The Comité Chagall has confirmed the authenticity of this work.

Painted in the late 1950s, Coq bleu et bouquet blanc is one of Marc Chagall's hymns to memory, to romance, to love, and crucially, to the South of France. At this time, the artist had entered a new period of stability in his life, having married his fellow Russian, Valentina Brodsky, Vava as she was nicknamed, who was to become a vital companion for him during the post-war years. She provided a stable presence for Chagall, as well as a breath of nostalgia, recalling his home and youth in what is now Belarus but then had formed part of White Russia.

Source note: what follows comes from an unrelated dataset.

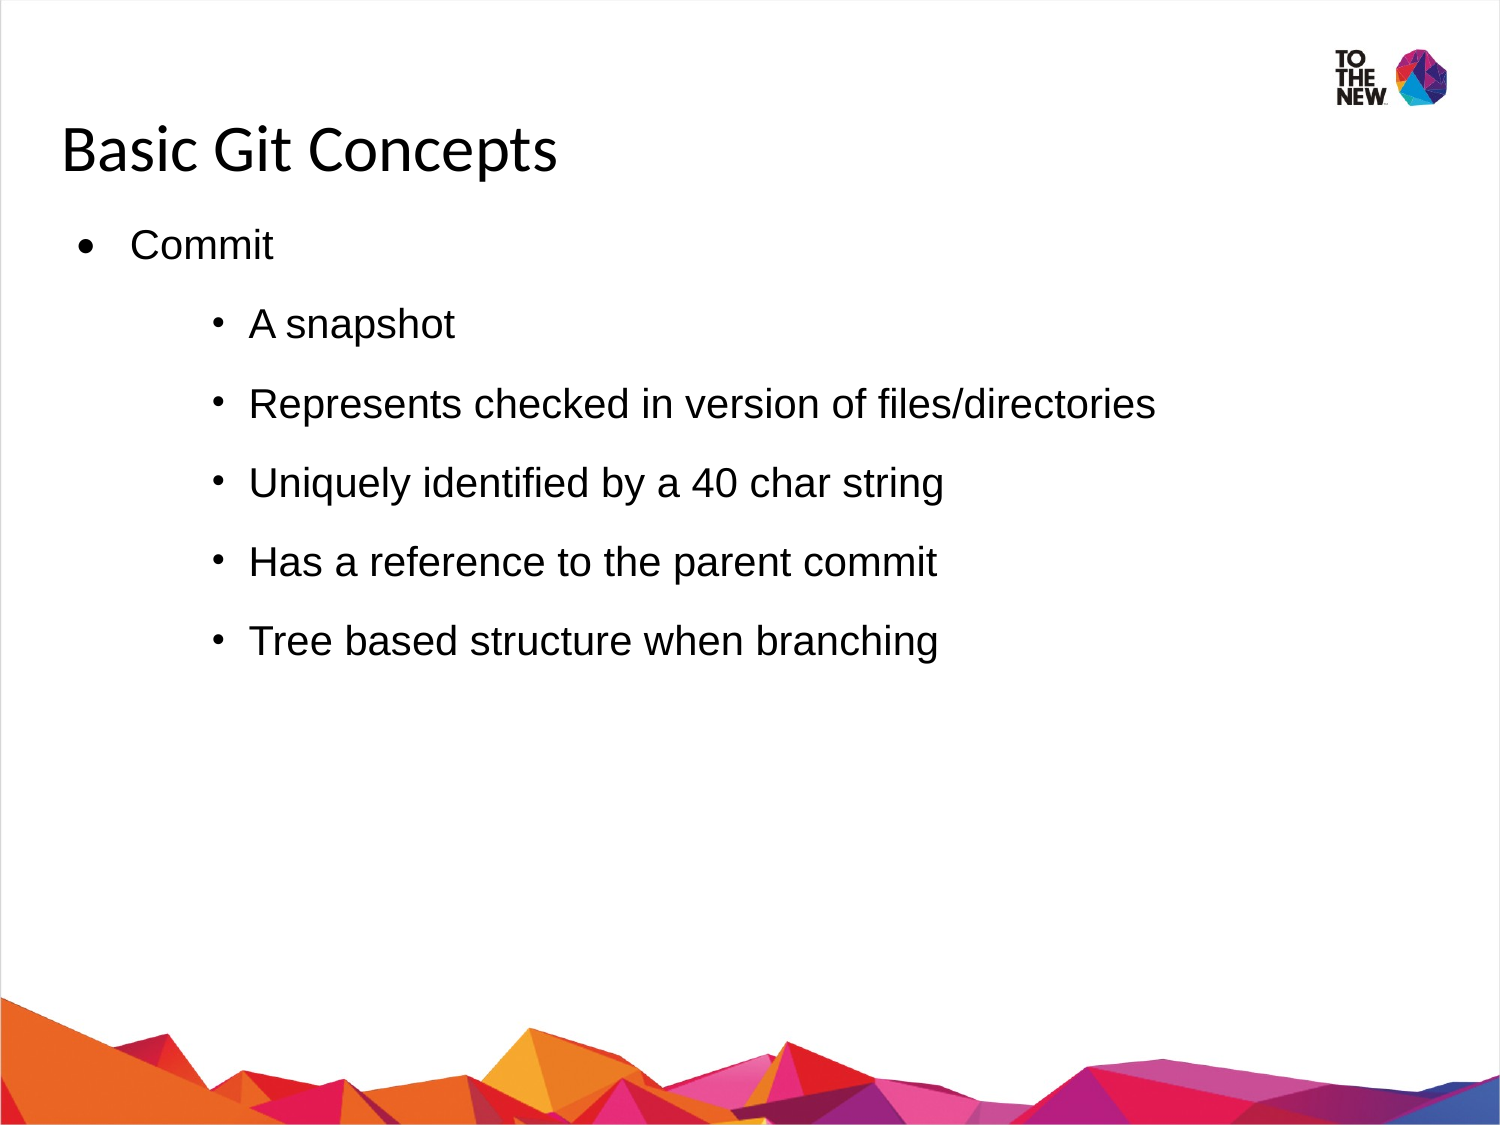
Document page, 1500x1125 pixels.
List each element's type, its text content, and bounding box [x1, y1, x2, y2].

The painting comprises Chagall's favoured imagery - still life dominated by floral arrangement, the rooster in profile and the lovers overhead - set in the rich blue tonality favoured by the artist during this period: "the eternal, transcendental blue reveals man's eternal longing for peace, security, eternity. It proceeds to the metaphysical realm where faith endows images with redeeming power" (R. Doschka, Marc Chagall zum 11. Geburtstag, exh. cat., Stadthalle Balingen, 1986, p. 40).

Centred around an explosion of fresh white blooms, the rooster looks down from under the bright Côte d'Azur sun. The cock or rooster occupies a position in Chagall's personal mythology similar to that of the Minotaur in Picasso's private symbolism. In both cases the artist has projected himself into non-human form, and in this process has transformed the designated creature into a personal avatar, which the artist is then free to use as a surrogate in his paintings. Picasso's Minotaur is half-man, half-bull; Chagall's rooster possesses a head that is Janus-faced, bird on one side, and man on the other. For each artist the respective animal is an acknowledged symbol of virility, and by extension, an appropriate representative of the artists' creative abilities.

The couple depicted in the opposite corner do not have a readily apparent relationship to the cock or the still life elements, but rather they all move within the pictorial space as if in a dream. As recalled by his wife Bella in her memoirs: "we both rise up above the room and begin to fly. We want to leave through the window. Outside the blue sky is calling us...We fly over fields of flowers, shuttered houses, the roofs, the yards, the churches spread out below us" (quoted in Lumières Allumnées, Paris, 1974, pp. 258-259). While the ghost of Bella often reappeared in his pictures, an ideal love waiting for him on the other side of the veil, the impact of Vava, another voice from the old country, increasingly made itself felt in pictures that eloquently overlap and indeed reconcile these two very different layers of experience. It is in pictures such as Coq bleu et bouquet blanc that the idiom of Chagall's earlier pictures has been reinvigorated by the life and light of the South of France.